Mayotte de nouveau dans la rue contre la vie chère

La Croix, 24 octobre 2011 :

« Nous continuerons aussi longtemps qu’il le faudra ! » Salim Nahouda, leader de la CGT, martèle le slogan au mégaphone sur la place principale de Mamoudzou, chef-lieu de Mayotte. Nous sommes lundi 24 octobre au matin, et l’île entre dans une quatrième semaine de grève générale.

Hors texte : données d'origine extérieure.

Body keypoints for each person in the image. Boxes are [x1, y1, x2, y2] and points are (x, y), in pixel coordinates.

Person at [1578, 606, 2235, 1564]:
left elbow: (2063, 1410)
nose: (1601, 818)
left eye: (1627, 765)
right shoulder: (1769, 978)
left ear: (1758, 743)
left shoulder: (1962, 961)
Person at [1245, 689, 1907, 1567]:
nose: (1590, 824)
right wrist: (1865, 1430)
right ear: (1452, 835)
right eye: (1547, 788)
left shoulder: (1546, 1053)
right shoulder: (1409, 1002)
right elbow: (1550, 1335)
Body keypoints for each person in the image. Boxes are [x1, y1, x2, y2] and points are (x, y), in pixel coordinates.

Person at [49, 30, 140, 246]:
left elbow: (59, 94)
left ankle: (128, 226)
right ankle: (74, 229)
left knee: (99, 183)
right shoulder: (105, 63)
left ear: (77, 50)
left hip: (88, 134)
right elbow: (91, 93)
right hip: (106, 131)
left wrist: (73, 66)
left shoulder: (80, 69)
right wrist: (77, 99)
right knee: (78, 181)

Cet après-midi, le syndicaliste doit participer avec ses pairs à une réunion de l’observatoire des prix en présence du médiateur, Stanislas Martin, tout juste arrivé de Paris. Une réunion qualifiée de « test » par les membres de l’intersyndicale. « Il s’agit de savoir si le médiateur est mandaté pour négocier », répète le cégétiste. Sous-entendu : si ce n’est pas le cas, nous l’ignorerons et poursuivrons la lutte.

En attendant, le ténor de la CGT locale chauffe la place. Déjà, quelques centaines de personnes se pressent pour organiser une manifestation de sensibilisation dans le centre-ville, alors que des barrages ont été dressés sur certaines voies et que la barge entre Petite-Terre et Grande-Terre fonctionne au ralenti. La plupart des secteurs d’activité de l’île sont paralysés.

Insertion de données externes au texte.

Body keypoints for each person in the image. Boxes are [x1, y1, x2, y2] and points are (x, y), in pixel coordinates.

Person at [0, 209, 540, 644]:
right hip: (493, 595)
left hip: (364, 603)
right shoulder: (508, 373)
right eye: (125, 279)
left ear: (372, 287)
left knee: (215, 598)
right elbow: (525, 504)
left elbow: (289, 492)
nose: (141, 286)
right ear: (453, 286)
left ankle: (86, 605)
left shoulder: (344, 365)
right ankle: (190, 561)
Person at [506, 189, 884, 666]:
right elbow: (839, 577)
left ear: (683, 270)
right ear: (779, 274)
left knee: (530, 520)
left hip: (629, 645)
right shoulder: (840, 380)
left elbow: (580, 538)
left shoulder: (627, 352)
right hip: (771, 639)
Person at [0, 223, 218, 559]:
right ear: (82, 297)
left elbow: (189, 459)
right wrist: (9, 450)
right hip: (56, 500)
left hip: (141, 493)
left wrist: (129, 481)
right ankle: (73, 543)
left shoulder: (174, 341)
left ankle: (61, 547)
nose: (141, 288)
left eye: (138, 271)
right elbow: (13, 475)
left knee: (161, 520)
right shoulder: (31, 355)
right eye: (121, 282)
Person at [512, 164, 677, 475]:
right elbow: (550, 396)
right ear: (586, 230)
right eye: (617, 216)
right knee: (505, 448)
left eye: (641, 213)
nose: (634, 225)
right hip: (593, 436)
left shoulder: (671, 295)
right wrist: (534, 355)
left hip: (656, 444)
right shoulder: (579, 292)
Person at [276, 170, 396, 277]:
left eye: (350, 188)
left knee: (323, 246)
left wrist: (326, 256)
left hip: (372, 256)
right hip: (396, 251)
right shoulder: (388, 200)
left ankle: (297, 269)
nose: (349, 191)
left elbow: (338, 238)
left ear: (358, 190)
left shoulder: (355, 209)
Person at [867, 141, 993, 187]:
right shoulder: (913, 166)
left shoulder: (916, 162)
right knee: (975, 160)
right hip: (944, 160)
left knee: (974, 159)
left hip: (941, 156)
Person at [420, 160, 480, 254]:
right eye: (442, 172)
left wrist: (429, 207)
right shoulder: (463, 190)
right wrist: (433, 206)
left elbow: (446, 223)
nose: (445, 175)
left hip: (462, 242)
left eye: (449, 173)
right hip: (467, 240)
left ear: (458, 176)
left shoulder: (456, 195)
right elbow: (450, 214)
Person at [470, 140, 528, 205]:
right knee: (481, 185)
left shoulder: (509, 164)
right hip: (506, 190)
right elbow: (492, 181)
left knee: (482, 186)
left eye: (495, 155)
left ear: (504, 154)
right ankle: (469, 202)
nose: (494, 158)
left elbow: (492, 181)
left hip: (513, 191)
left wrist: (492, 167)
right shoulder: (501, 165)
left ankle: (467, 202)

Les manifestants veulent demander la fermeture des petits commerces et investir les administrations (impôts, poste, etc.) pour convaincre ceux qui sont encore non-grévistes d’arrêter le travail. Les rapports entre boutiquiers et manifestants sont tendus, ces derniers pensant, comme Salim Nahouada, que « les petits commerçants profitent de la situation de crise pour pratiquer des prix exorbitants ».

Lutte contre la vie chère

Plus que jamais, la lutte contre la vie chère est à l’ordre du jour. Alors que la réunion de l’observatoire des prix a commencé, une foule de plus en plus nombreuse converge vers la place de la République. Plusieurs personnes brandissent leur ticket de caisse, comme Mariam, infirmière libérale et mère de trois enfants, qui montre la ligne « cuisses de poulet » (la viande de poulet est très appréciée des Mahorais) : 10 kg pour 21,50 €.

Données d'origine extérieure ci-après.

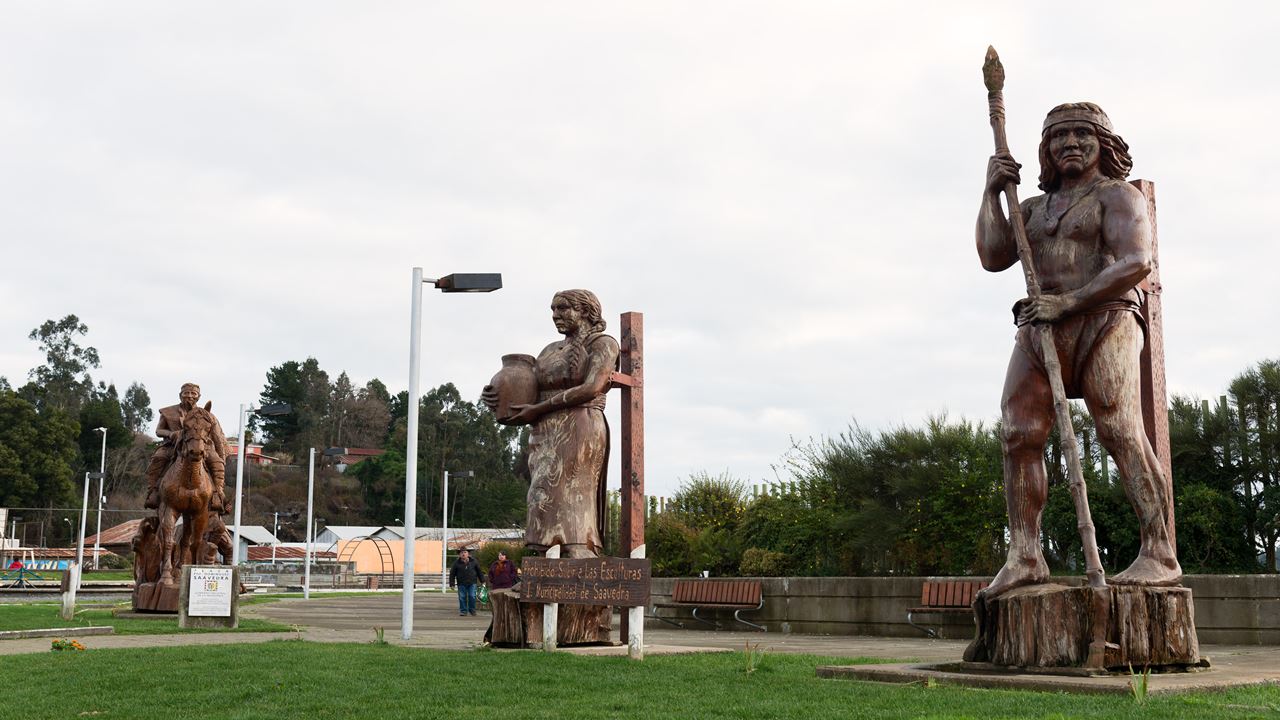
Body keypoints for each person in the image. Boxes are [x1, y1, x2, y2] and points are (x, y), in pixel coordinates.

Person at [976, 102, 1180, 598]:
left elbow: (1136, 261)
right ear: (1045, 149)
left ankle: (1159, 552)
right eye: (1058, 136)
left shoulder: (1117, 196)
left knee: (1119, 426)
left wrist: (1067, 302)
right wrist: (991, 192)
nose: (1069, 143)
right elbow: (992, 255)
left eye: (1081, 134)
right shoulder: (1031, 209)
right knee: (1018, 433)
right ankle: (1025, 554)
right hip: (1040, 326)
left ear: (1102, 144)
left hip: (1105, 318)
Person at [482, 290, 619, 560]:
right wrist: (496, 397)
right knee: (540, 491)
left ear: (585, 312)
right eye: (553, 309)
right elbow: (527, 392)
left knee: (571, 488)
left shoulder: (603, 343)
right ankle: (542, 547)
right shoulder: (549, 350)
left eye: (563, 308)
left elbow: (592, 387)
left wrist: (538, 408)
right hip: (544, 430)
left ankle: (577, 546)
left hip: (579, 425)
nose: (556, 315)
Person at [144, 383, 231, 512]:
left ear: (198, 396)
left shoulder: (207, 415)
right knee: (158, 458)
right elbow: (159, 431)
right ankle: (153, 492)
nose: (189, 396)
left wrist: (221, 456)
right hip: (173, 445)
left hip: (201, 446)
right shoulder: (168, 412)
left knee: (216, 463)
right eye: (186, 393)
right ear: (180, 395)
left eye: (193, 393)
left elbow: (216, 437)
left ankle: (218, 494)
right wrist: (171, 434)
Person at [449, 549, 485, 616]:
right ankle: (463, 611)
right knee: (462, 597)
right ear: (459, 554)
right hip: (461, 583)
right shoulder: (456, 563)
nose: (463, 554)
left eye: (465, 552)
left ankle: (472, 610)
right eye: (462, 553)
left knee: (472, 596)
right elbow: (452, 574)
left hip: (472, 582)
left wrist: (482, 581)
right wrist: (452, 584)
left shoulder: (474, 561)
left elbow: (479, 571)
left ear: (468, 554)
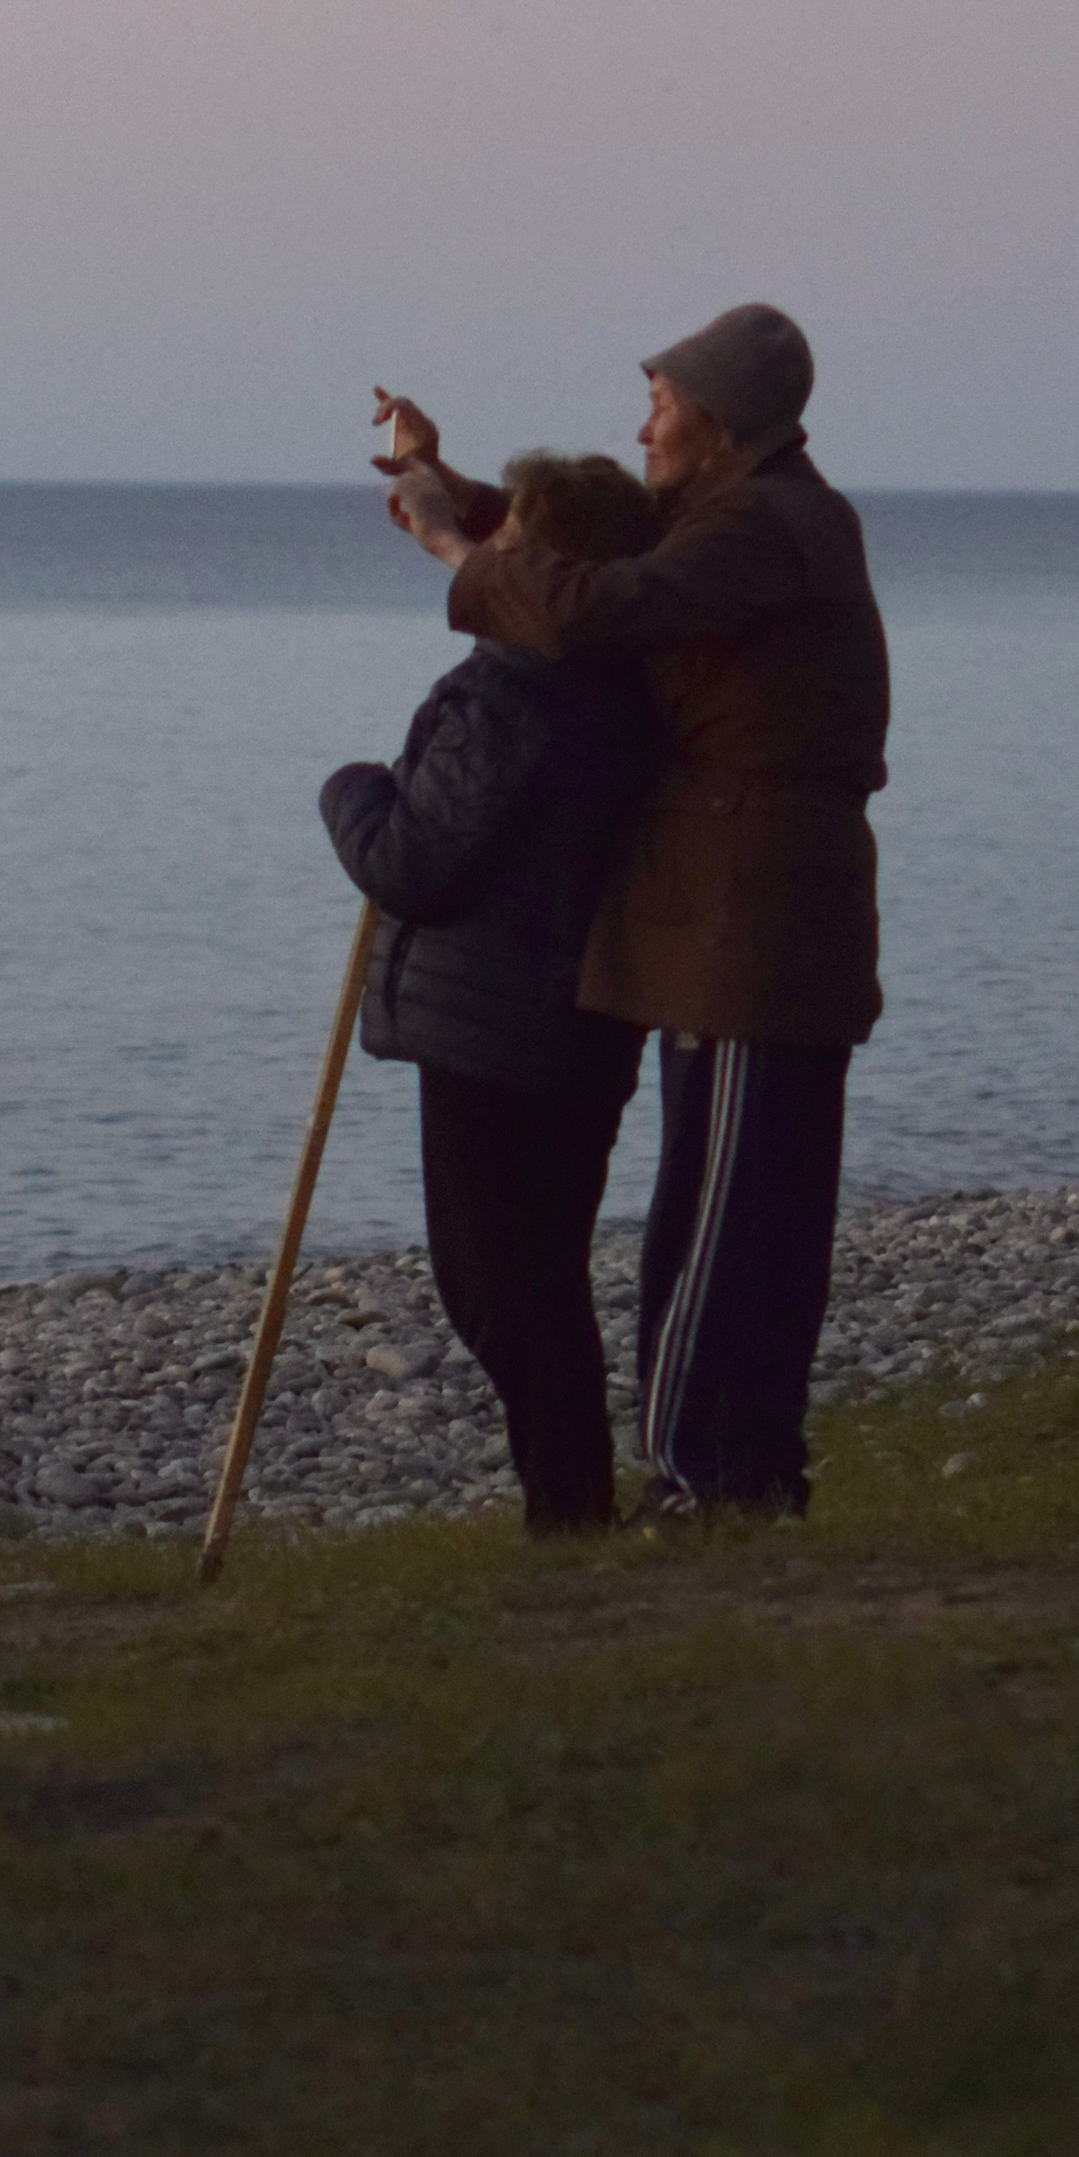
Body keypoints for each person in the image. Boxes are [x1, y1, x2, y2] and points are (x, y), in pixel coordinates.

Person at [373, 304, 889, 1520]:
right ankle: (730, 1471)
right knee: (731, 1202)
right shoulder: (736, 514)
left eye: (660, 402)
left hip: (749, 916)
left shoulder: (769, 523)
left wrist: (458, 553)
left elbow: (601, 606)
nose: (642, 424)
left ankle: (711, 1477)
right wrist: (441, 483)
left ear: (717, 417)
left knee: (727, 1215)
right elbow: (596, 559)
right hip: (725, 915)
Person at [318, 453, 665, 1535]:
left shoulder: (512, 692)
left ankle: (569, 1512)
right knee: (539, 1274)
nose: (492, 550)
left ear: (542, 564)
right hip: (572, 1019)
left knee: (497, 1285)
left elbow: (415, 864)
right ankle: (570, 1509)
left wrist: (352, 792)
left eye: (508, 536)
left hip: (494, 1027)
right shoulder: (621, 678)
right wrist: (439, 483)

« Dans les récentes négociations, rapporte la jeune femme, les grands distributeurs ont accepté de faire passer le prix pour cette quantité de 27 € à 19,90 €. Cela veut dire qu’avec une baisse de 7 € – qui soit dit en passant n’est pas encore complètement réalisée – ils ne vendent pas à perte et que, pendant des années, ils se sont remplis les poches sur notre dos. »

Ce début de quatrième semaine de grève générale est aussi un moment de vérité pour les responsables de la sécurité. Arrivé en août, le préfet Thomas Degos, 39 ans, ancien directeur de cabinet de Jean-Louis Borloo au ministère de l’environnement, est toujours confronté à une mise en cause, par la population, des forces de l’ordre dans la mort, le 19 octobre, du manifestant Ali El Anziz.